No problem there except the hypocrisy. While the bishops and priest are into campaigns against the State’s authoritarian impulses, the Church is by itself undemocratic. Bishops and priets speak about equality yet they don’t allow women to become priests. They speak about the “preferential option for the poor” knowing that they are making huge profits from their expensive, elitist schools. They fulminate about government’s failure to invest in necessary economic and social infrastructure, yet the Church does not pay taxes so vital in national development.

I believe in the separation of Church and State. But the Church can actually help solve the fiscal problem by voluntary paying taxes. They speak about honesty, about good governance, yet the Church does not provide the public duly-audited financial statements of her own collections from the people. Men of the cloth rant about gambling yet most of them receive contributions from PCSO and from gambling organizations.

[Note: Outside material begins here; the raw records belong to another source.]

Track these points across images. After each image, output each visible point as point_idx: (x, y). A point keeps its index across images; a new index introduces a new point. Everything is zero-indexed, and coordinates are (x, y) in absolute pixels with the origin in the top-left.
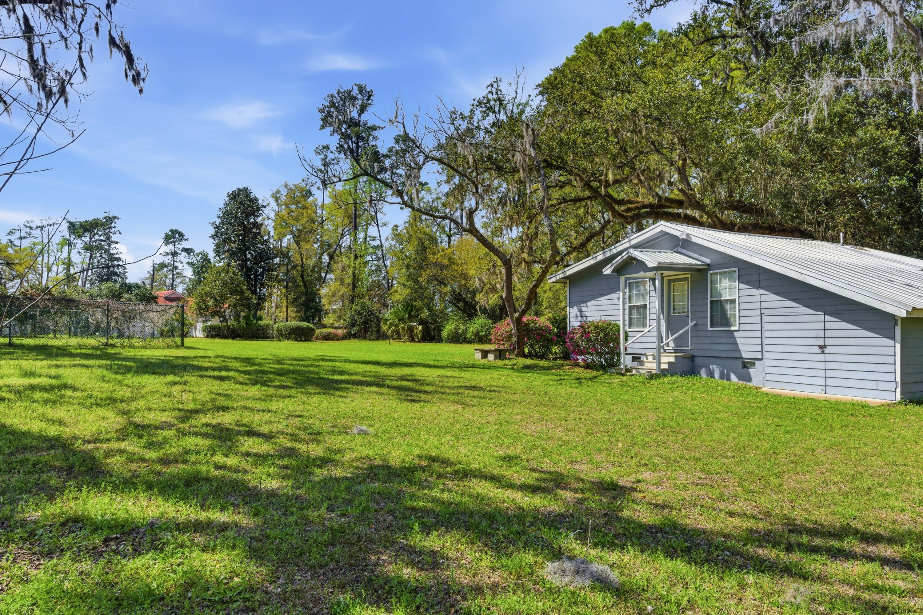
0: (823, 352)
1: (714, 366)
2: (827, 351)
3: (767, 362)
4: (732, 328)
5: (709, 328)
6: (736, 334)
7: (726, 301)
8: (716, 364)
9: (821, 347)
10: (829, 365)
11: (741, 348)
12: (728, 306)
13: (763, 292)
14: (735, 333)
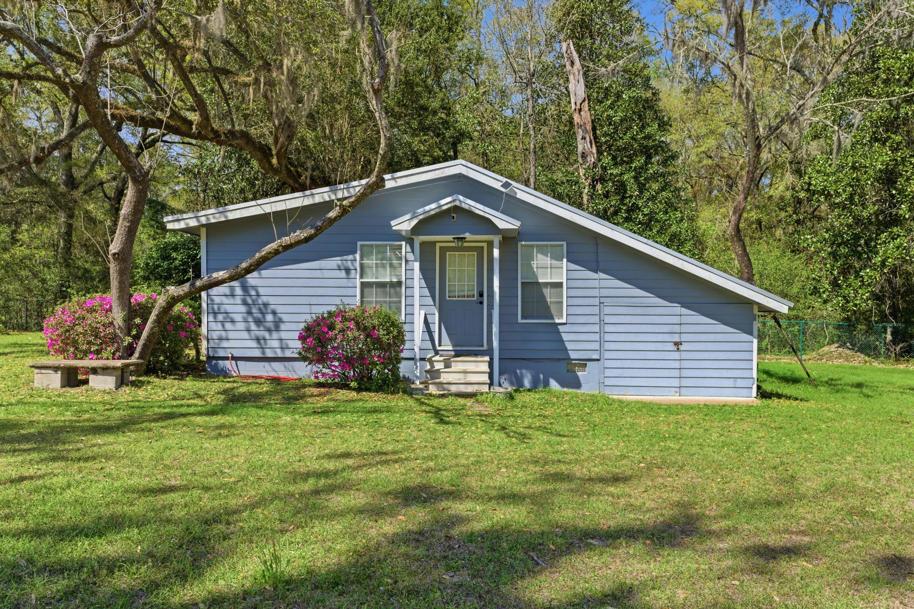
0: (678, 349)
1: (524, 371)
2: (682, 348)
3: (608, 364)
4: (557, 321)
5: (520, 320)
6: (561, 329)
7: (546, 284)
8: (526, 368)
9: (677, 344)
10: (685, 364)
11: (569, 346)
12: (547, 292)
13: (602, 275)
14: (559, 327)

I do rave and rant against the government oftentimes. I have the right to do so because I pay my taxes. I support the State with my money; the State has to pay me back with good governance. It’s that simple.

The party is one good metaphor. If you are an invited guest, you don’t rant and rave about the fly in the soup because it’s discourteous to do so. You just don’t eat the soup. In a restaurant, you have the right to complain because you paid for the meal with hard-earned money. The Church likes the excitement of bitching around every time while partaking of the political buffet with the full knowledge that someone else is paying for her meal.